The demand for agricultural carbon credits is growing. Hundreds of Fortune 500 businesses are making commitments to purchase them in order to further their environmental impact goals. On the one hand, these companies are working to reduce their own carbon emissions. On the other, they’re purchasing credits to offset the emissions they can’t eliminate. But these buyers aren’t just looking for any carbon credit, they want quality—they want to know the credits they’re purchasing are leading to real environmental impact.
On June 23, 2021, a group of those buyers, carbon market leaders, and farmers came together for Indigo’s Carbon Farming Connection webinar. They gave insights into:
If there’s anyone who knows what a high-quality carbon credit is, it’s Craig Ebert, the President of the Climate Action Reserve (CAR). The Climate Action Reserve is a carbon offset registry for North America. “Our job is to establish the guidance and the rules of the game, so to speak, that ultimately determine a high-quality credit,” Ebert said.
CAR works with companies, such as Indigo, that run carbon projects which bring together and support growers in earning carbon credits and buyers to purchase them. CAR then verifies and issues the credits to project leaders (such as Indigo). From there, Indigo works with the farmers in their carbon program to pay them for the practice changes they make that draw down and trap more carbon in their soil.
Tim Faveri is with Maple Leaf Foods, one of Canada’s largest food companies. He says carbon credits that are verified by organizations like CAR are the only ones they want. “It must be verified by one of those many verifiers and certifiers. We will not source any offset that is not,” he said. This is because the buyers want to make sure they’re actually reaching their emissions reductions and offset goals. “We’re making claims associated with our carbon neutral status, so it’s very, very important that we have credible, certified offsets,” Faveri added. It’s why Ebert and the Climate Action Reserve are so rigorous in their process. “We want to make sure that when there’s a buyer out there that buys one ton of carbon credits from the Climate Action Reserve registry, they understand that represents one ton of carbon benefiting the global climate,” Ebert said.
The criteria for issuing a carbon credit takes into account several factors. Here are the five most important:
(For more on what makes a quality credit, read here)

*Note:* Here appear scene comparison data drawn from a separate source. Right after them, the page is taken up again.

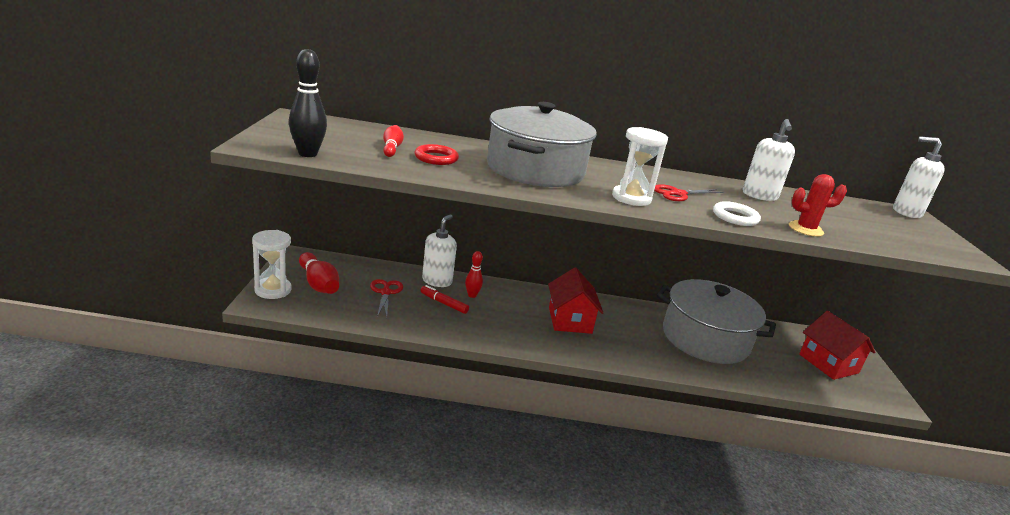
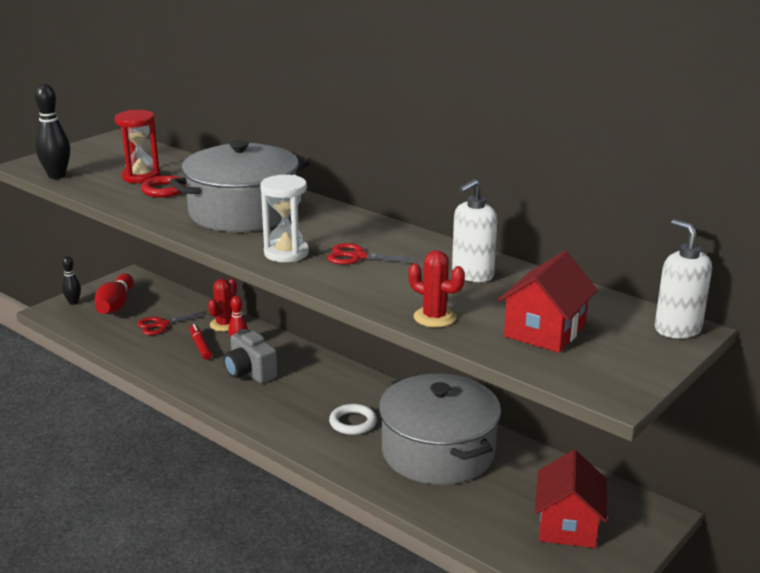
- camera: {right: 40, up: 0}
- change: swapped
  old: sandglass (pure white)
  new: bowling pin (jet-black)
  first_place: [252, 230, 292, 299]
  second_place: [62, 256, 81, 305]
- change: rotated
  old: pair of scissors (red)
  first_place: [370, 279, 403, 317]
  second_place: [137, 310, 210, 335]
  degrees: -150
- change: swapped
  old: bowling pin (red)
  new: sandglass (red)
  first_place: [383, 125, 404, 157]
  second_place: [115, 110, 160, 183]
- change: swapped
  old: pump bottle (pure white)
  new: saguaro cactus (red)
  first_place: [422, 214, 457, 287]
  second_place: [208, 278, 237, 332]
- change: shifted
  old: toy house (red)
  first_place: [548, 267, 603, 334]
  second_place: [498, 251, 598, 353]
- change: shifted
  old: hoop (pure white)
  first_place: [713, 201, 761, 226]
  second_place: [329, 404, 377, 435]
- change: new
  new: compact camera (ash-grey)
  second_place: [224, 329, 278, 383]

Among the criteria listed above, one of the most important is additionality, meaning that the credit has to represent something above and beyond business as usual for the farmer. A farmer can’t get a carbon credit based on existing farming practices. Farmers asked the panel what that means for farmers already engaged in regenerative farming practices, such as cover crops and no-till. Can they still participate in and benefit from the carbon marketplace? Max DuBuisson, Indigo’s Senior Director of Carbon Policy, assured them they can. “There’s always something additional you can do. You’re planting one-species cover crop, maybe start doing multi-species cover crop,” he said. Those additional practices, or taking current practices to the next level, are what will pay the farmers. “This is a game changer, to recognize those changing practices that will definitely lead to additional carbon build up in the soils, i.e. removal from the atmosphere. That’s going to buy humanity time to deal with the climate crisis,” said Ebert.
But farmers want to know that the demand for quality isn’t one-sided. During the webinar, farmers asked whether the quality of credits is equally important for farmers as it is for buyers. Darrin Unruh, an Indigo Ag Soil Health Specialist and Kansas farmer believes quality is actually more important for farmers. “I believe this carbon market is going to do nothing but go up. I want to be associated with something that has the highest quality and most value as possible. So, whatever I’m doing on my farm, I want to get as much out of it as I can,” he said.
Jodi Manning is the Director of Marketing and Partnerships at Cool Effect, a nonprofit that sources carbon credits for some of the largest buyers in the world. She agrees with Unruh about the market going up. “In the last six years, we’ve seen a tremendous increase in businesses taking action to decarbonize, but also including carbon credits as part of their sustainability journey. There’s been an even accelerated increase in the last two years,” she said.
All of the panelists agree that carbon credits alone won't solve the climate crisis. “Carbon credits are a tool, they’re not a solution. But we need a lot of solutions right now,” said Manning. They also agree that without carbon credits, the journey to addressing the climate crisis will take far too long. “The biggest risk right now is the natural experiment we’re all having with our global climate right now and it’s a risk we cannot tolerate,” said Ebert.